Impiegata alla Ticosa, fu deportata per essersi schierata con gli operai Abbondino d’oro, ai ragazzi diceva: «L’indifferenza è peggio dell’odio»

«Dovete sempre saper perdonare, come ho fatto io: il perdono è l’unico modo per andare avanti e far rifiorire la vita». Ines Figini non può essere ricordata solo come una cittadina comasca deportata ad Auschwitz. Questa severa comasca, dallo sguardo fiero, è stata soprattutto un esempio, oltre che una testimone dei tempi. “È stata” perché di Ines Figini non ci resta che il ricordo. È morta sabato, all’età di 98 anni, la più importante testimone comasca dell’orrore dei lager nazisti. Il funerale sarà celebrato martedì alle 11 nella Basilica del Crocifisso.

«Con Ines Figini è scomparsa una testimonianza importante delle vicende accadute nella più grande fabbrica comasca del tempo, la tintoria Comense - la ricorda lo storico Giorgio Cavalleri - Giovanissima impiegata, poco più che ventenne, aveva partecipato agli scioperi del marzo 1944 contro il regime della Repubblica Sociale Italiana che rispecchiava la protesta più che giustificata per le esasperanti condizioni di vita del popolo. Non era ebrea, partigiana o antifascista, ma si era schierata a favore dei compagni di lavoro durante una manifestazione di protesta».

La colpa di Ines Figini fu dunque quella di essere solidale con i propri colleghi. Dopotutto questa comasca coriacea non è mai stata capace di trovare soluzioni di comodo: ha sempre con fierezza rivendicato il diritto della libertà delle proprie idee.
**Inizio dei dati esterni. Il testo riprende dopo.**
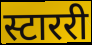
स्टाररी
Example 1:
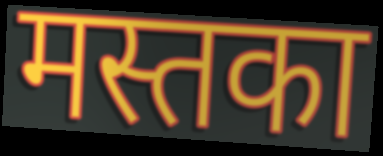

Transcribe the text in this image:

मस्तका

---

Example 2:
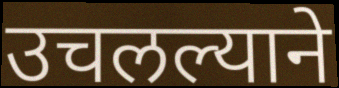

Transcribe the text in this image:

उचलल्याने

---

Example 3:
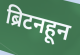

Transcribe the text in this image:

ब्रिटनहून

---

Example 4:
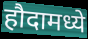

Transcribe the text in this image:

हौदामध्ये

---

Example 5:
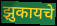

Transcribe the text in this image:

झुकायचे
L’odissea di Ines ebbe iniziò il 6 marzo del 1944 quando, in occasione di uno sciopero proclamato alla Ticosa, si schierò. La giovane Ines finì davanti al questore che le chiese di sospendere lo sciopero. Il suo rifiuto le costò la deportazione.
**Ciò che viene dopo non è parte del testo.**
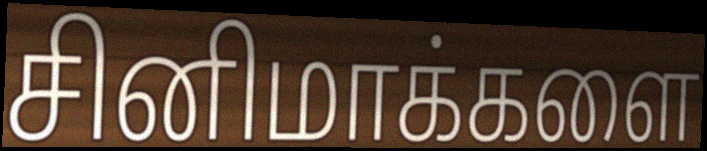
சினிமாக்களை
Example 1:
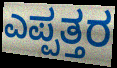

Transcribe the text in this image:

ಎಪ್ಪತ್ತರ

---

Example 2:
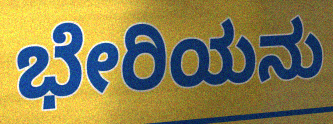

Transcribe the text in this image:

ಭೇರಿಯನು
«Assieme ad Ada Borgomanero era stata inviata nei lager di Mauthausen, Auschwitz-Birkenau e Ravensbruck per quasi due lunghissimi anni - prosegue ancora Cavalleri - ed era riuscita a sopravvivere in condizioni di vita difficilissime al punto che, come ricordato nel volume di Giovanna Caldara e Mauro Colombo “Tanto tu torni sempre”, al ritorno in città’, non era nemmeno stata riconosciuta dalla madre. Nel dopoguerra, aveva trovato il coraggio di partecipare a varie conferenze e incontri nei quali, con grande dignità, raccontava quello che aveva vissuto. Caratterizzata da un tratto signorile e comunicativo, era una persona che chi ha avuto modo di ascoltarla, non potrà dimenticare».

Abbondino d’oro, commendatore della Repubblica, Ines Figini ha sempre portato la propria testimonianza soprattutto ai ragazzi delle scuole.